18 articles facing Hudson voters

HUDSON – Residents will get to weigh in on a total of 18 warrant articles, half of which deal with economic issues like salaries and benefits for town employees and replacement of an ambulance and a “drain suction” truck, at Saturday’s town Deliberative Session at the Community Center on Lions Avenue.

At the session, which starts at 9 a.m., registered voters will be given a presentation of each article, beginning with several proposed zoning amendments, followed by the “Selectmen’s articles,” which involve raises and other expenditures.

The complete Deliberative Session agenda, including details on each warrant article, can be viewed by going to www.ci.hudson.nh.us and clicking on the links on the “Public Notice” panels.

Voters will be able to discuss each item on the warrant, and then either approve or amend it. The version of the warrant agreed upon at the Deliberative Session will be voted on at the March 10 general election.

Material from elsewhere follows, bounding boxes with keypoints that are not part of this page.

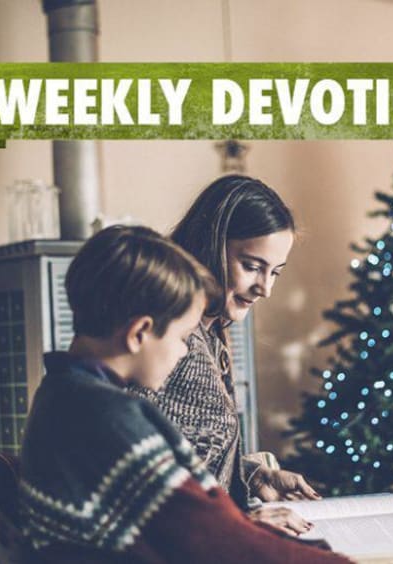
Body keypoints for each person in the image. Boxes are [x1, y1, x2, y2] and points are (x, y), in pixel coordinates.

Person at [18, 225, 352, 563]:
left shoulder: (60, 394)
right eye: (181, 338)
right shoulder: (108, 417)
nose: (182, 353)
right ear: (140, 333)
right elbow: (212, 540)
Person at [128, 175, 320, 537]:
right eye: (251, 266)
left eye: (275, 272)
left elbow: (189, 457)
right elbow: (134, 482)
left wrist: (252, 476)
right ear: (210, 245)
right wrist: (241, 522)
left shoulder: (211, 333)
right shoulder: (167, 341)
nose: (265, 288)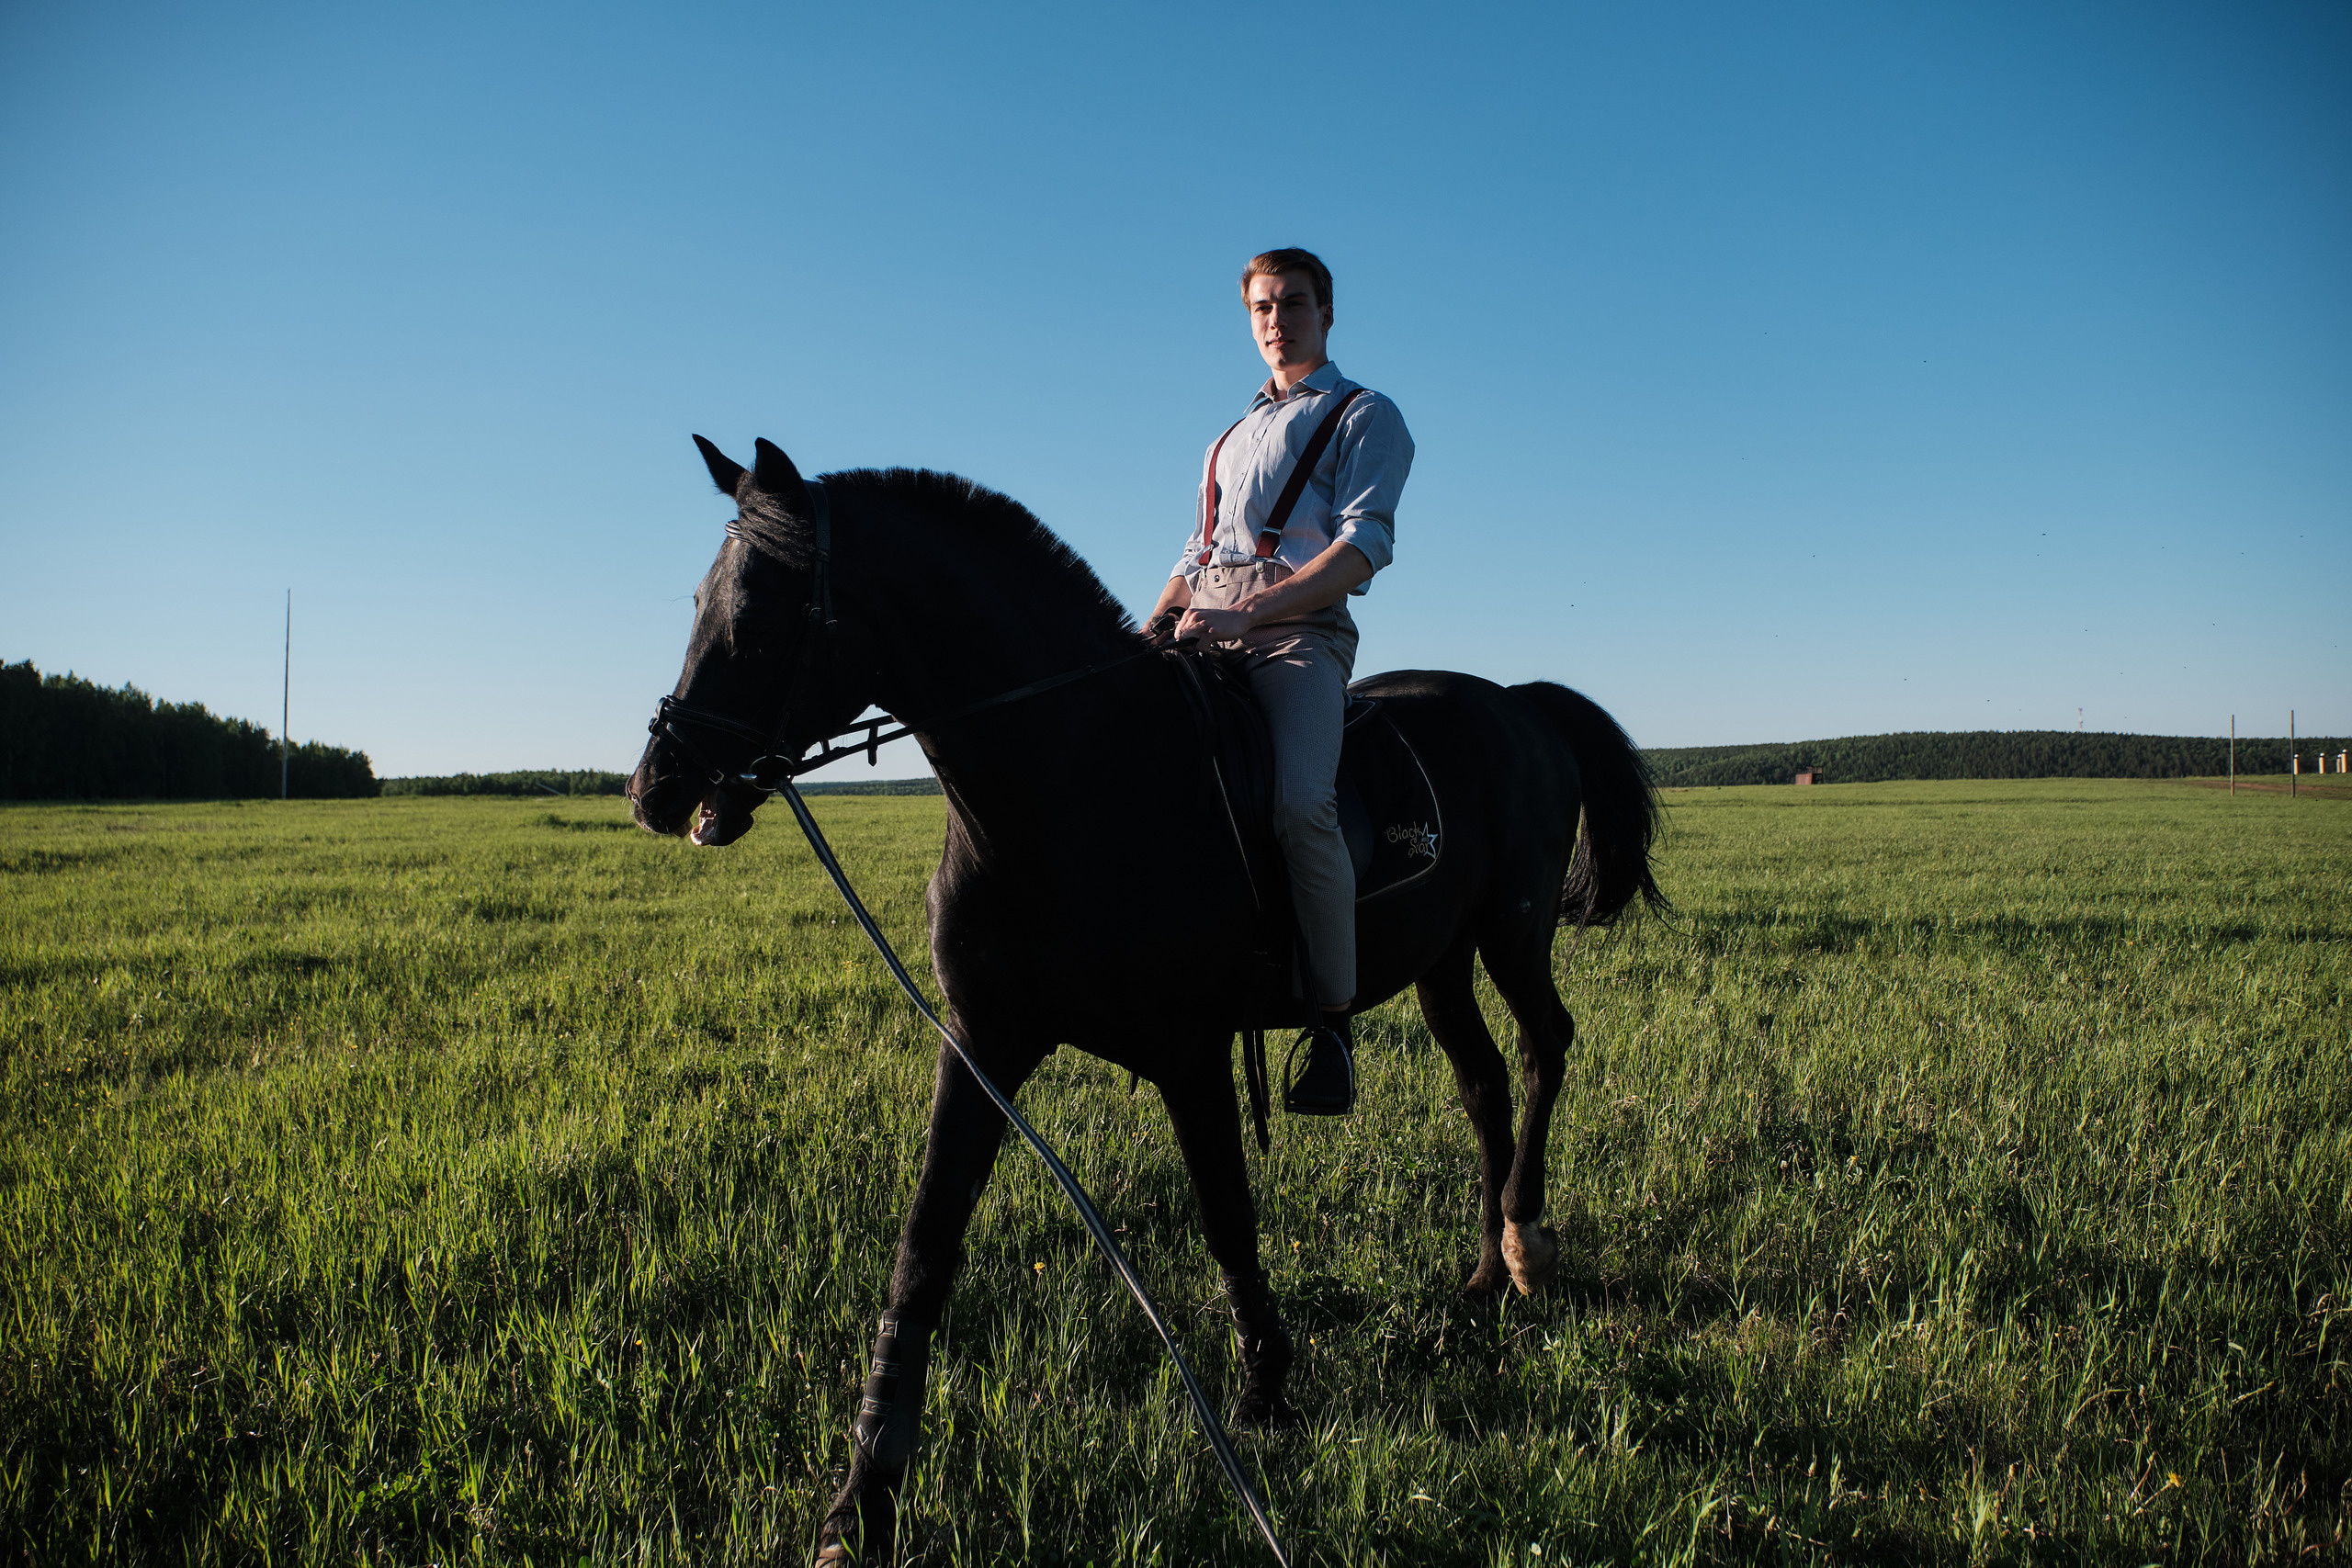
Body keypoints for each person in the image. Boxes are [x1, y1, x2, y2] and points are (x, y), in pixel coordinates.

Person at [1142, 247, 1414, 1115]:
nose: (1275, 319)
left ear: (1325, 313)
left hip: (1298, 637)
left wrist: (1250, 615)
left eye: (1292, 303)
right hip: (1202, 629)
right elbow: (1197, 555)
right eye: (1261, 306)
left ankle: (1331, 1024)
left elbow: (1362, 546)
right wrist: (1146, 630)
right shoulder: (1226, 438)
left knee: (1303, 803)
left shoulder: (1365, 413)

>>Town Meeting ‘09<< Topping the spending proposals is Article 12, which asks voters to consider the proposed $26,935,059 operating budget for fiscal year 2010. The figure doesn't include salary and benefit increases, which are contained in separate warrant articles that will be voted on separately. Including those articles, the budget totals $27,467,435. If approved, the budget would raise the town portion of residents' tax bill to $4.84 per $1,000 of assessed valuation, an increase of roughly 3.8 percent over the current rate of $4.66. For a house assessed at $250,000, for example, the increase would add $45 to the annual tax bill. The current overall tax rate of $15.96 per $1,000 is broken down four ways: town, $4.66; school, $7.99; state, $2.28; and county, $1.03. The default budget, which would go into effect by law if the operating budget is rejected by voters, is $26,886,556. At its public hearing in January, the budget committee voted 8-3 to recommend passage of the budget. Members opposing the recommendation are Steve Hellwig, Jon Maltz and John Drabinowicz. The budget committee also supported the other articles calling for personnel raises or other town expenditures. It was unanimous in recommending three articles: Article 13, which calls for roughly $23,000 for a part-time senior services director; Article 14, which asks for the purchase of a replacement ambulance; and Article 16, which calls for an appropriation of $50,000 to start the Senior Center Capital Reserve Fund. The closest vote - 6-4 - came on Article 17, which calls for $25,000 to begin studying land for a possible future fire station.